## Instructions to follow
Based on the entries below, how many lines contain the word "hand"? Respond with only the number.

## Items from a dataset
--------------------------------------------------

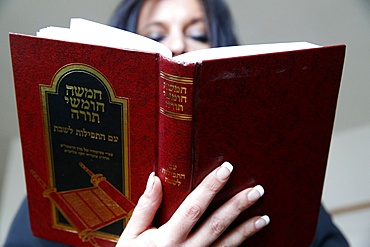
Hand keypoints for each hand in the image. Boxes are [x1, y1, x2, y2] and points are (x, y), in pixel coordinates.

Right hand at [116, 162, 269, 246]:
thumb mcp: (132, 234)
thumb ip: (145, 206)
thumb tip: (155, 179)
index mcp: (169, 237)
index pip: (194, 206)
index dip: (211, 186)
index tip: (225, 169)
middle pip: (217, 224)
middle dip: (237, 205)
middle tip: (256, 190)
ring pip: (227, 243)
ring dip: (246, 229)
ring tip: (262, 215)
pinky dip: (240, 245)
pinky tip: (250, 236)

--------------------------------------------------

## Your response
2